When I studied at the university, we had a discussion about parenthood, children and family values. Our lecturer asked us this question: why people decide to have children? We shared our ideas, saying something like “maybe, they’re bored,” “they want to move to another step in their relationship,” “сhildren are the flowers of our lives,” etc. Then we asked our lecture why did she decide to start a family and to give birth to her kids. She answered, “so that in my old age someone serves a glass of water.” And you know what? It still sounds strange to me. Perhaps, that’s because I have no kids?
To my mind, quite often this kind of people are too attached to their children, not all of them but many. They try to control every moment of their kids’ lives and don’t give them a chance to develop as independent individuals, to make mistakes, to gain their personal life experience.
This topic is brilliantly revealed in the book of Deborah Orr—Motherwell: A Girlhood. When she was 18, left Motherwell to go to university.
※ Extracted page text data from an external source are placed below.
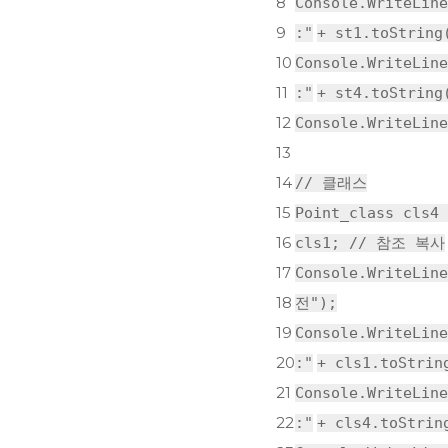
8
Console.WriteLine
9
:"
+ st1.toString
10
Console.WriteLine
11
:"
+ st4.toString
12
Console.WriteLine
13
14
// 클래스
15
Point_class cls4 
16
cls1;
// 참조 복사
17
Console.WriteLine
18
전"
);
19
Console.WriteLine
20
:"
+ cls1.toStrin
21
Console.WriteLine
22
:"
+ cls4.toStrin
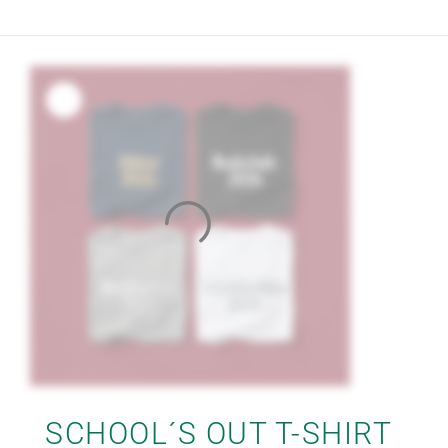
SCHOOL´S OUT T-SHIRT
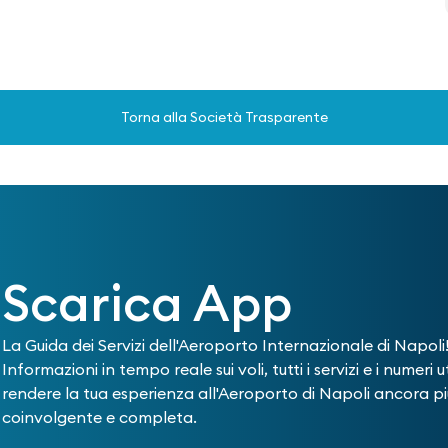
Torna alla Società Trasparente
Scarica App
La Guida dei Servizi dell'Aeroporto Internazionale di Napoli
Informazioni in tempo reale sui voli, tutti i servizi e i numeri ut
rendere la tua esperienza all'Aeroporto di Napoli ancora pi
coinvolgente e completa.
However, her mother, Win, didn’t support this idea. She believed that attending university wasn’t for people like the Orr family.
The thing is that Win had very little influence in the world, every choice was determined by the men in her life. And strangely enough, she desired the same life for Deborah. Moreover, Win couldn’t stand the fact that the daughter would leave her behind.
Although Deborah eventually managed to escape, her severing from her family was only superficial. She continued to return to Motherwell, hoping that one day her mother might come to accept her as good enough. But it was never meant to be.
Motherwell: A Girlhood is a sincere, sharp and sometimes comical memoir about a long shadow that can be cast when the basic relationship in your life jeopardize all your efforts to become an independent person.